Digital exclusion and data poverty are significant challenges across the UK, impacting on access to health, education and work and public services move increasingly online and hybrid working becomes part of normal workplace practice. For millions of people across the UK, accessing online services is neither convenient nor efficient, those who live in data poverty struggle to get online, can become excluded and are increasingly unable to access the most basic of services.

In a drive to address inequalities and levelling up across the region, Greater Manchester Combined Authority (GMCA) has brought together five of the largest internet service providers, social housing providers and local authorities from across the region to tackle digital exclusion in social housing settings.

At a time of a cost-of-living crisis which is seeing inflation rise in the UK the highest in 30 years, supporting people living in persistent poverty and low incomes, is an urgent issue. 1 in 5 of Greater Manchester’s residents live in social housing and GMCA estimate that up to 60% face levels of digital exclusion. Whilst the Government has the power to impose regulatory social tariffs on all providers to help the most vulnerable, the current position is to encourage providers to introduce targeted tariffs on a voluntary basis.
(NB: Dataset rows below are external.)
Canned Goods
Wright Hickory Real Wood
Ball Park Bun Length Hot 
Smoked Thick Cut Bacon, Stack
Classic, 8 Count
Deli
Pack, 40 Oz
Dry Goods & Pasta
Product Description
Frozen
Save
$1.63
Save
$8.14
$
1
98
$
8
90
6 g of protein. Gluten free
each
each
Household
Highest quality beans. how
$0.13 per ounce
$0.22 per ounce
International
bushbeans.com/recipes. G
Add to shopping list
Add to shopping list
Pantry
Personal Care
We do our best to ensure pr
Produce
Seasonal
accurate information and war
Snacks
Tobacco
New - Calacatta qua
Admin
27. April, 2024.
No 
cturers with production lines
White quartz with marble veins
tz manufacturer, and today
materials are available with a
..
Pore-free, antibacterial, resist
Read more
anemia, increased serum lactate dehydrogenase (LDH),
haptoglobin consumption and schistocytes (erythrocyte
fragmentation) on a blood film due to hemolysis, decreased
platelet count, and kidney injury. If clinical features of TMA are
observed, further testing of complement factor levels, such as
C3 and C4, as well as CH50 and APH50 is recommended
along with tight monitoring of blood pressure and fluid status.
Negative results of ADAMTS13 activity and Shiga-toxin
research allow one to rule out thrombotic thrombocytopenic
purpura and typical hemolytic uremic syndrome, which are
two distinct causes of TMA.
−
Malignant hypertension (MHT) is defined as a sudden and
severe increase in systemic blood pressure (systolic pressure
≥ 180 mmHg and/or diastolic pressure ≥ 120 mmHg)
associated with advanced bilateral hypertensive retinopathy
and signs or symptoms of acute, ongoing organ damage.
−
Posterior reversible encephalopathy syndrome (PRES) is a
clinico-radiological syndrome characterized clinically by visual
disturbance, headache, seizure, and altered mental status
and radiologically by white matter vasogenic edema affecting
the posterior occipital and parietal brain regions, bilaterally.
At Connected Britain, the UK’s most significant connectivity event, the Mayor of Greater Manchester, Andy Burnham, recognised the role internet service providers (ISP’s) can play in tackling digital exclusion and shaping the UK’s digital future.

Andy announced Greater Manchester’s latest digital inclusion pilot, a collaboration between five of the UK’s largest ISP’s, five Greater Manchester based social housing providers, local authorities and GMCA as a ‘step change for connectivity and for people living in poverty’ stating that if we are to truly make the UK a ‘connected Britain’, we have to ensure everyone is connected.

The pandemic has seen the UK’s social housing providers re-evaluating the role they play in supporting vulnerable residents. The pilot will see each of the involved social housing work with a nominated ISP to develop a better understanding of digital connectivity amongst 1,000 of their residents, aiming to reach 5,000 social housing households in total and making this the largest digital inclusion social housing intervention known in the UK, potentially globally. This pilot will present an opportunity to explore a basic standard of connectivity for households, barriers to digital inclusion and sustainable interventions at scale and will be developed in way that can be replicated across the UK.

Speaking at Connected Britain 2022, Andy said:

“We estimate up to 60% of social housing residents in Greater Manchester face levels of digital exclusion. I believe that digital connectivity should be recognised as a basic human right – and treated as a utility like water, gas, and electricity. By bringing together five of the UK’s biggest internet service providers with five social housing providers from across the region, we’ll be able to understand better the challenges behind that belief, as we attempt to tackle digital exclusion within social housing settings.” 

There is a particular focus on residents aged over 75, those with disabilities and vulnerable younger residents. The pilot will involve extensive engagement with local communities to understand how different cohorts are accessing digital services, the barriers (including financial constraints) which prevent some households making the most of the benefits that digital can bring, and what the minimum standard for digital connectivity and services in social housing settings should be.

Cllr Eamonn O’Brien, GMCA Lead for Education, Skills, Work, Apprenticeships & Digital said:

“As a world-leading digital city-region, we need to empower our people to benefit from the opportunity digital brings, like having the ability to get online and access public services confidently and safely and be able to do so affordably. This pilot is just one way we work working towards achieving this ambition in Greater Manchester.”